» Aim of the exercise:
Show every line of the data where the word "files" can be found.

***** Material to process

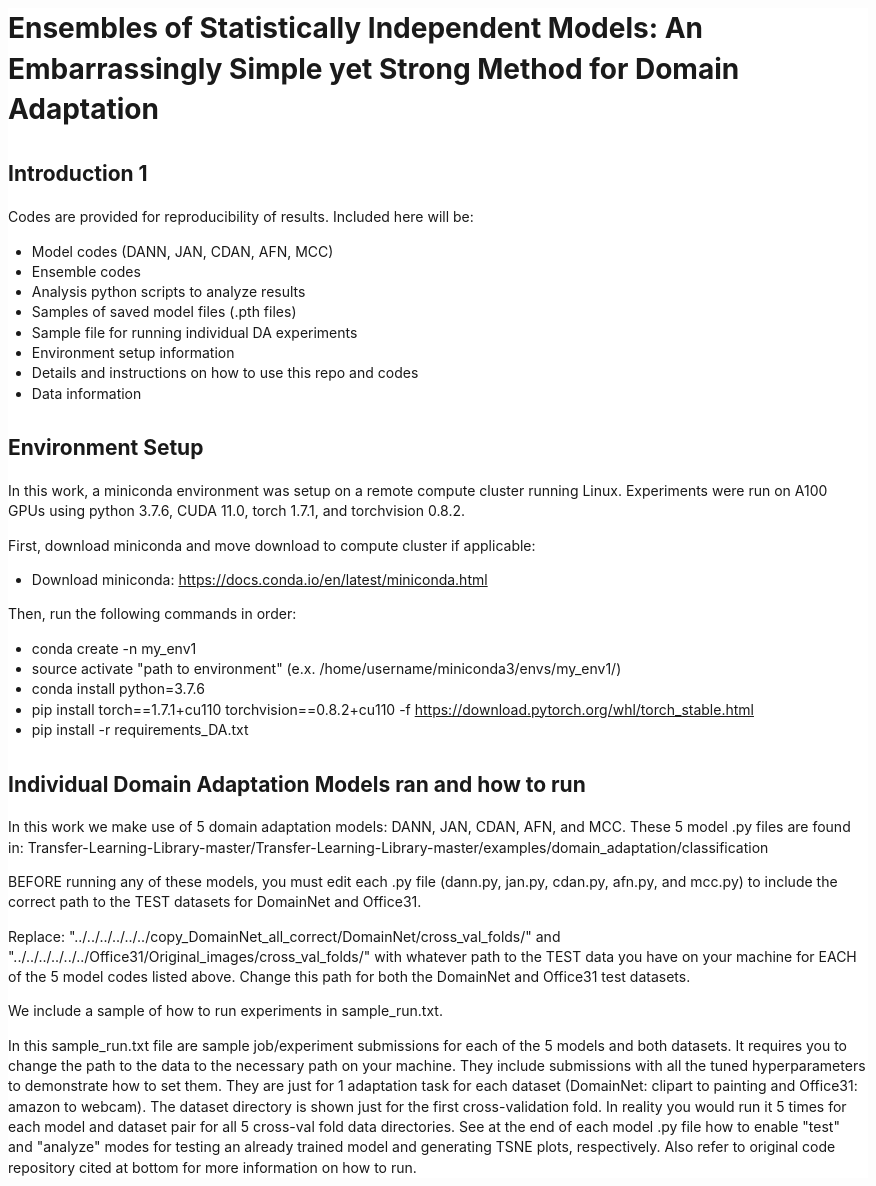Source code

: # Ensembles of Statistically Independent Models: An Embarrassingly Simple yet Strong Method for Domain Adaptation

## Introduction 1

Codes are provided for reproducibility of results. Included here will be:
- Model codes (DANN, JAN, CDAN, AFN, MCC)
- Ensemble codes
- Analysis python scripts to analyze results
- Samples of saved model files (.pth files)
- Sample file for running individual DA experiments
- Environment setup information
- Details and instructions on how to use this repo and codes 
- Data information


## Environment Setup

In this work, a miniconda environment was setup on a remote compute cluster running Linux. Experiments were run on A100 GPUs using python 3.7.6, CUDA 11.0, torch 1.7.1, and torchvision 0.8.2.

First, download miniconda and move download to compute cluster if applicable: 
- Download miniconda: https://docs.conda.io/en/latest/miniconda.html

Then, run the following commands in order:
- conda create -n my_env1
- source activate "path to environment" (e.x. /home/username/miniconda3/envs/my_env1/)
- conda install python=3.7.6
- pip install torch==1.7.1+cu110 torchvision==0.8.2+cu110 -f https://download.pytorch.org/whl/torch_stable.html
- pip install -r requirements_DA.txt


## Individual Domain Adaptation Models ran and how to run

In this work we make use of 5 domain adaptation models: DANN, JAN, CDAN, AFN, and MCC. These 5 model .py files are found in: Transfer-Learning-Library-master/Transfer-Learning-Library-master/examples/domain_adaptation/classification

BEFORE running any of these models, you must edit each .py file (dann.py, jan.py, cdan.py, afn.py, and mcc.py) to include the correct path to the TEST datasets for DomainNet and Office31.  

Replace: "../../../../../../copy_DomainNet_all_correct/DomainNet/cross_val_folds/"  and "../../../../../../Office31/Original_images/cross_val_folds/" with whatever path to the TEST data you have on your machine for EACH of the 5 model codes listed above. Change this path for both the DomainNet and Office31 test datasets. 

We include a sample of how to run experiments in sample_run.txt. 

In this sample_run.txt file are sample job/experiment submissions for each of the 5 models and both datasets. It requires you to change the path to the data to the necessary path on your machine. They include submissions with all the tuned hyperparameters to demonstrate how to set them. They are just for 1 adaptation task for each dataset (DomainNet: clipart to painting and Office31: amazon to webcam). The dataset directory is shown just for the first cross-validation fold. In reality you would run it 5 times for each model and dataset pair for all 5 cross-val fold data directories.
See at the end of each model .py file how to enable "test" and "analyze" modes for testing an already trained model and generating TSNE plots, respectively. 
Also refer to original code repository cited at bottom for more information on how to run.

**********

» Your response:
- Samples of saved model files (.pth files)
In this work we make use of 5 domain adaptation models: DANN, JAN, CDAN, AFN, and MCC. These 5 model .py files are found in: Transfer-Learning-Library-master/Transfer-Learning-Library-master/examples/domain_adaptation/classification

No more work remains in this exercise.